John 13:31-35 and an Excerpt from See No Stranger: A Memoir and Manifesto of Revolutionary Love by Valarie Kaur
Youth Sunday-May 15th, 2022
By Nicole M. Lamarche
My plan for next year is to have one of you share a message, for Youth Sunday, so watch out for that! Thank you for coming together on this Youth Sunday! It feels so exciting to be gathered like this and thank you for all that you have put into it on our behalf.
In some ways today is just like any other Sunday, but that is only partially true. Today is the duck race at CUCC and this year it has been planned and is being run entirely by our youth. We are so honored to be along for your adventure!
As we get to this part, we take a deep breath each time, to breathe in peace and breathe out worry, let yourself arrive.
Gracious God, may the words of my mouth and the meditations of all our hearts, be acceptable in your sight, our rock and our redeemer. Amen.
Isn’t that beautiful? That’s so much of what we do together- to make a point of tuning in, of diving in, going a little bit deeper beyond the surface, which I feel is increasingly challenging in a culture and in contexts that tend to stay on the surface. But here, part of what we are about together is depth.
And yet sometimes depth is exhausting. It’s so much easier to just talk about the weather, to carry on with those surface conversations.
But most of us need something else.
In what is reported to have been said in the Gospel of John just prior to his death, Jesus offers this teaching, “Just as I have loved you, you also should love one another. By this, everyone will know that you are my Disciples, if you have love for one another.”
Some refer to these kinds of writings as part of a farewell discourse. And Jesus is trying his best to get his followers to understand at least some part of his teachings. And this one in particular, is among the most important in all of Christian thought.
Just as I have loved you, you also should love one another.
Even the earliest theologians argued about whether this was really that different from Leviticus 19 where we read that God commands Israel to “love your neighbor as yourself.” And later theologians disagreed, according to Joseph Bessler, “over whether Christians should be concerned principally with loving one another or with loving the world.”
Was this a love about those “other people” or was it about us taking care of us? They were still in the mindset that love was a scarce resource, but Jesus was trying to expand their way of thinking.
It is noteworthy that Jesus said these words to his community after they had endured betrayal, loss, sadness. It might be easier to hang together without this, but then maybe that wouldn’t quite be love?
So I wonder if Jesus was reminding them that whatever they do after he is gone, they should keep loving outward and inward, keep showing up for one another, through ups and downs, frustrations and failures.
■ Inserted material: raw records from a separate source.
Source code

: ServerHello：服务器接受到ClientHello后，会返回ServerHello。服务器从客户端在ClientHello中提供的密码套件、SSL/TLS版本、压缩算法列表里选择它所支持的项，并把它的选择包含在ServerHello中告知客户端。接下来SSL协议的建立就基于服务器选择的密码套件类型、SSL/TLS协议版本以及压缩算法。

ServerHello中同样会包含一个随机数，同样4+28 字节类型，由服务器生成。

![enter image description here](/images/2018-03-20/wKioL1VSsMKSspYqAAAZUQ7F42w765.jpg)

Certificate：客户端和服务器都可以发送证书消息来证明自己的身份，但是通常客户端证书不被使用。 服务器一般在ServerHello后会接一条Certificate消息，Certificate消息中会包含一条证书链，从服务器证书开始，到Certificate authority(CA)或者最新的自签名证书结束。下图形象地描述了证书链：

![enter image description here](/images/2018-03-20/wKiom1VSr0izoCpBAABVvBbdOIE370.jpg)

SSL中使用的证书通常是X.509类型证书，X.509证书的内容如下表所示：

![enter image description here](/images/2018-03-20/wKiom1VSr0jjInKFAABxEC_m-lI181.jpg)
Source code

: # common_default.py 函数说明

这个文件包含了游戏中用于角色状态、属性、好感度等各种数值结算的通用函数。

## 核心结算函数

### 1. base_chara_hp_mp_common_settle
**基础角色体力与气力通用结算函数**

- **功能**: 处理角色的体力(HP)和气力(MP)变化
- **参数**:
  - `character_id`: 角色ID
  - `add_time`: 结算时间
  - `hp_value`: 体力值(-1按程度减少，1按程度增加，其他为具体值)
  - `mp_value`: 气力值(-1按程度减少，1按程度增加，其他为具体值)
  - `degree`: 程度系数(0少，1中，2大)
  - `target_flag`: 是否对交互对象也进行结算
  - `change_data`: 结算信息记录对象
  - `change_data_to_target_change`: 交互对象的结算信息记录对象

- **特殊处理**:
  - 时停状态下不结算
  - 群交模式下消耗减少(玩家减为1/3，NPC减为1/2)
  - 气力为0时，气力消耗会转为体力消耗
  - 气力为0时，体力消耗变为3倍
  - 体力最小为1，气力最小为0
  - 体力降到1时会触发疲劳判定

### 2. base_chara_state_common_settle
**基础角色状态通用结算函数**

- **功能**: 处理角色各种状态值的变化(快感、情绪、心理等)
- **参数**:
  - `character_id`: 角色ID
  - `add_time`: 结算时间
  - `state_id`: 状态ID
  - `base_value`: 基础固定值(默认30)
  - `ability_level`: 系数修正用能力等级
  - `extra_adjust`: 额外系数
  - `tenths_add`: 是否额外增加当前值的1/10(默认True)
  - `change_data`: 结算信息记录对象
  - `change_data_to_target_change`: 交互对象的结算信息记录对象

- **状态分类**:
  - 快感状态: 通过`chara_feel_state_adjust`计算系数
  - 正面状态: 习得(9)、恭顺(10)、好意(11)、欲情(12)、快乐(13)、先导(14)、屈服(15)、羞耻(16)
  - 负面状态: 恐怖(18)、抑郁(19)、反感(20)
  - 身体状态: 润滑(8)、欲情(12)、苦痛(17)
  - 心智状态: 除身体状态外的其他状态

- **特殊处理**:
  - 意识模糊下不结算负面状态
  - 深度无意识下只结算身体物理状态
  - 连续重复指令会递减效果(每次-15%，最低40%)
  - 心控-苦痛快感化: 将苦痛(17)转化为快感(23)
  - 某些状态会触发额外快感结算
I wonder if he is asking them to not forget that love is an action, that love asks them to go beyond the surface.
We tend to think of love as an emotion or as something distant and abstract, but I think maybe Jesus was telling them and us, that it is a verb, it is an ongoing promise to grow deeper in our kindness and caring, in our devotion to one another. I love what Valerie Kaur wrote when she said that, “Love” is more than a feeling. Love is a form of sweet labor: fierce, bloody, imperfect, and life-giving—a choice we make over and over again…”
Jesus loved the people of his time by healing and hoping a movement into being and he continued to be present even when they had let him down and thrown him off and when circumstances brought all of them pain. So I wonder if part of what he was saying to them was, now you see what I have done, show up like that for one another?
I often hear people say that we come to church, but that is only sort of true, we come to our church building and we come to worship, but the truth is the church is everywhere, the church is all that we do for love and in the name of love together and individually. Love is something we practice.
This week our community engaged in the sweet labor of love in so many forms- the sweet labor of love looks like giving hours to thoughtfully arranging flowers and banners and setting tables to remember a beloved. The sweet labor of love looks like visiting our elders and sending notes to those who are grieving. The sweet labor of love looks like a duck race- being planned for the whole community, helping all of us have fun.
Love is a form of sweet labor… part of the whole point of this is, co-laboring for love together. I think that is what it means to be the church, sharing outward and inward, choosing love, a choice we make over and over again…” Church is a verb! Are you with me?